La ville chilienne de Iquique crée un cours de “déprincessement” pour les filles

Source : Huffpost Brasil

Traduction : Marion Groch

Pour casser les représentations de genre, le Bureau de Protection des Droits de l’Enfant de Iquique, nord du Chili, a décidé d’innover : il a créé un séminaire de « déprincessement ».

Selon le site El Salvador, l’activité est adressée aux filles ayant entre 9 et 15 ans.
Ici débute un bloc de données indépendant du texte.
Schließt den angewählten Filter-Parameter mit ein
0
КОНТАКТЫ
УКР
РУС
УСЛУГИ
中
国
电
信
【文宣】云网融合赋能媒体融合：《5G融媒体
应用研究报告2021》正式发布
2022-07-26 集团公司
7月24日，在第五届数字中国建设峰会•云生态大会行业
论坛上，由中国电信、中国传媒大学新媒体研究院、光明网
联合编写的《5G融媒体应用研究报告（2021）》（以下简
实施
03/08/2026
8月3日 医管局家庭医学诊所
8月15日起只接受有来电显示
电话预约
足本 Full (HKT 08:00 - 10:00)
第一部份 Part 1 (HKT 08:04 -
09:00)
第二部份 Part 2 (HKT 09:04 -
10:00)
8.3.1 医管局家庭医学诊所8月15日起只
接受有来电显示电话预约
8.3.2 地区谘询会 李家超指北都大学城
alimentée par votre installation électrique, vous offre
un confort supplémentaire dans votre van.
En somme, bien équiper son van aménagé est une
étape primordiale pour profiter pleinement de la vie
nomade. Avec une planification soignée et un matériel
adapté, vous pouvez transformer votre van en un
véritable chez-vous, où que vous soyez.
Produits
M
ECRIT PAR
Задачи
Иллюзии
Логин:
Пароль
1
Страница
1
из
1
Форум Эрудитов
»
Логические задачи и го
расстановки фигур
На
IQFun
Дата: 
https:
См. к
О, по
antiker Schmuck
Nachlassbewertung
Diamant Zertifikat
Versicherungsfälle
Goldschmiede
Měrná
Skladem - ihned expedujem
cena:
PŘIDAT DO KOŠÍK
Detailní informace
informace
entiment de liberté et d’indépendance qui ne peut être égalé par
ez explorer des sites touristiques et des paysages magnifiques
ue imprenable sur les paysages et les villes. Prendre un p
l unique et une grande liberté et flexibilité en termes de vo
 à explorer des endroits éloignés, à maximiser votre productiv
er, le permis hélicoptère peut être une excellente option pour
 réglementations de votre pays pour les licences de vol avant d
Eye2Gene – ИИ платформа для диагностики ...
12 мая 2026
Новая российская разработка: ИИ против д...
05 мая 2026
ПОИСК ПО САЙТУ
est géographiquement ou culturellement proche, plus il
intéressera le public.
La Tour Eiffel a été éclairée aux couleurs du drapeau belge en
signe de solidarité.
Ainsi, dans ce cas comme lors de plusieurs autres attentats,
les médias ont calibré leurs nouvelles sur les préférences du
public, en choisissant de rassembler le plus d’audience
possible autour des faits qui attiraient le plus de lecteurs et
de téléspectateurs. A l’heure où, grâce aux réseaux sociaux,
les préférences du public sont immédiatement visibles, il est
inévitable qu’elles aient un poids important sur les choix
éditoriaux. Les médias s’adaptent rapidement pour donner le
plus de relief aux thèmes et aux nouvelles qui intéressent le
« Nous voulons leur donner des outils pour qu’elles grandissent en tant que filles libres des préjugés, ayant de la puissance d’agir et avec la conviction qu’elles sont capables de changer le monde, et qu’elles n’ont pas besoin d’un homme à leur côté pour y arriver” explique le coordinateur du Bureau de Protection des Droits de l’Enfant de la municipalité, Yury Bustamante au Mirador de Atarfe.

desprincesamento_Iquique

Parmi les activités qui sont développées en six modules à la Maison de la Culture de la ville, il y a des débats, des cours de défense personnel, des chants et des activités manuelles. Tout cela dans l’optique que les filles s’approprient le concept d’être femme, de la beauté et du bonheur sans qu’il y ait un « prince » (ou « une moitié de l’orange », une « âme sœur », le « couvercle de la casserole ») inclu dans ce concept.
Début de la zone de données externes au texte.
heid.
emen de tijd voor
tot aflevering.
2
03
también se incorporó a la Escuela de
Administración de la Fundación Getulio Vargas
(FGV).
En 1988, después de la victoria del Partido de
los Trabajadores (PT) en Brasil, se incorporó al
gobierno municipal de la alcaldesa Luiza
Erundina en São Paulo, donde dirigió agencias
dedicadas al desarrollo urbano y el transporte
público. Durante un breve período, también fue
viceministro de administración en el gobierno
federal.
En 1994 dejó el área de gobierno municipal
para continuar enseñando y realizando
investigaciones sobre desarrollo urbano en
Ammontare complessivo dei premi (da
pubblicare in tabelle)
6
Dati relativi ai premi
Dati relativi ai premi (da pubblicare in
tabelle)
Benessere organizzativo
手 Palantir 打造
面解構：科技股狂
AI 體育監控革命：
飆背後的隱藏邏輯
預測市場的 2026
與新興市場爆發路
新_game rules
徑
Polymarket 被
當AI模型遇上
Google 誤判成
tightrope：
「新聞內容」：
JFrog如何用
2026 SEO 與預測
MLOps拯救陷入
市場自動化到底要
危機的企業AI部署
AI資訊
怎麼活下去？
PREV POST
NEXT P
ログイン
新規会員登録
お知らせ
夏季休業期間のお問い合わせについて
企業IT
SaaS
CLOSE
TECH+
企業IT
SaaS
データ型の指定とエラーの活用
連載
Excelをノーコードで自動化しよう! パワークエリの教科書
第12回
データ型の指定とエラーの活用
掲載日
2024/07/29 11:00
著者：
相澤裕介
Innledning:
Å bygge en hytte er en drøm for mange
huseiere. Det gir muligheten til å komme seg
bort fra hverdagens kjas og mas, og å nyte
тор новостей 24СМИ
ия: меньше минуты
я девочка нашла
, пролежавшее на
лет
« L’idée est de remettre en question les idées légitimées par les contes pour enfants et les films traditionnels de Disney, entre autres », affirme La Voz.

Dans le périodique argentin, Bustamente a dit qu’il désirait “ouvrir des espaces de discussions avec les filles sur les inégalités de genre, mais comme éléments qu’elles puissent identifier pour qu’elles aient une opportunités les incorporer dans la construction de leur identité en tant que fille.”
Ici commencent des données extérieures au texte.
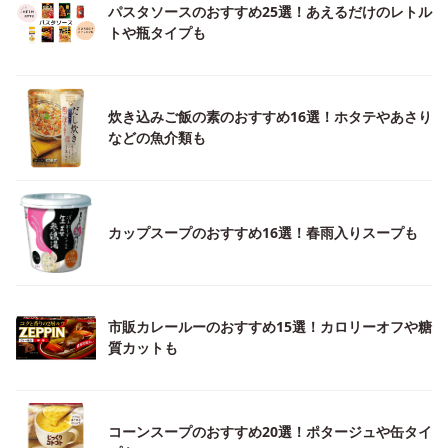
パスタソースのおすすめ25選！あえるだけのレトル
トや瓶タイプも
炊き込みご飯の素のおすすめ16選！ホタテやあさり
などの魚介類も
カップスープのおすすめ16選！春雨入りスープも
市販カレールーのおすすめ15選！カロリーオフや糖
質カットも
コーンスープのおすすめ20選！ポタージュや缶タイ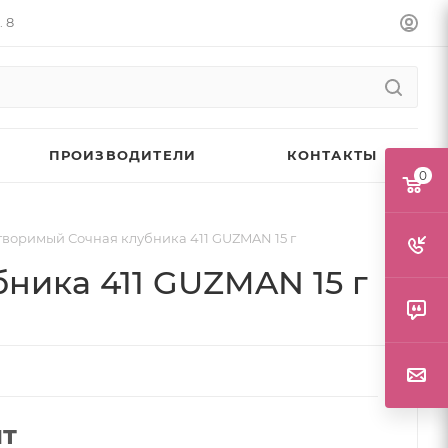
. 8
ПРОИЗВОДИТЕЛИ
КОНТАКТЫ
0
воримый Сочная клубника 411 GUZMAN 15 г
ника 411 GUZMAN 15 г
шт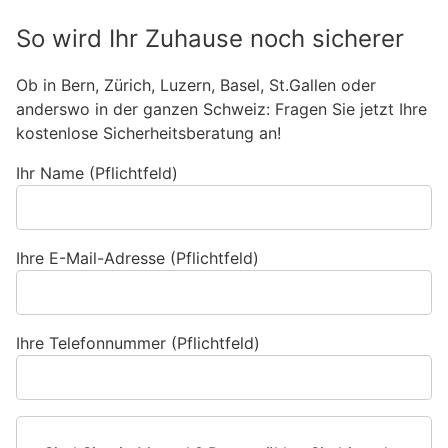
So wird Ihr Zuhause noch sicherer
Ob in Bern, Zürich, Luzern, Basel, St.Gallen oder
anderswo in der ganzen Schweiz: Fragen Sie jetzt Ihre
kostenlose Sicherheitsberatung an!
Ihr Name (Pflichtfeld)
Ihre E-Mail-Adresse (Pflichtfeld)
Ihre Telefonnummer (Pflichtfeld)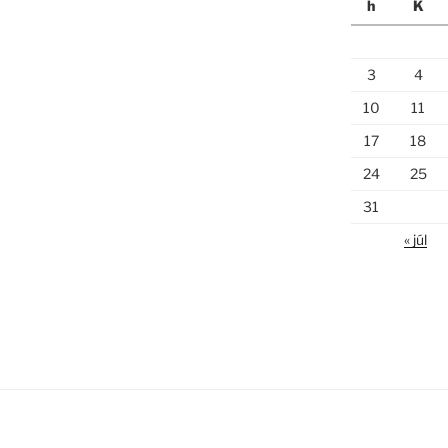
h
K
3
4
10
11
17
18
24
25
31
« júl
Et l’activité fut une réussite : selon El Patagónico, les 20 places disponibles furent rapidement comblées et des demandent furent enregistrées pour que l’atelier soit renouvelé au cours de l’année.

Étant un des pays les plus stables d’Amérique Latine, le Chili travaille dur, également pour contribuer à l’insertion de plus de femmes sur le marché du travail. Selon le gouvernement, à l’échelle internationale, le pays possède l’un des plus faibles taux de participation féminine sur le marché du travail. Selon les données de l’Institut National de Statistiques du pays, entre novembre 2014 et janvier 2015, 48,3% des femmes de plus de 15 ans déclaraient travailler ou être en recherche d’emploi. Dans la même étude, la participation masculine sur le marché du travail contrastait : 72%.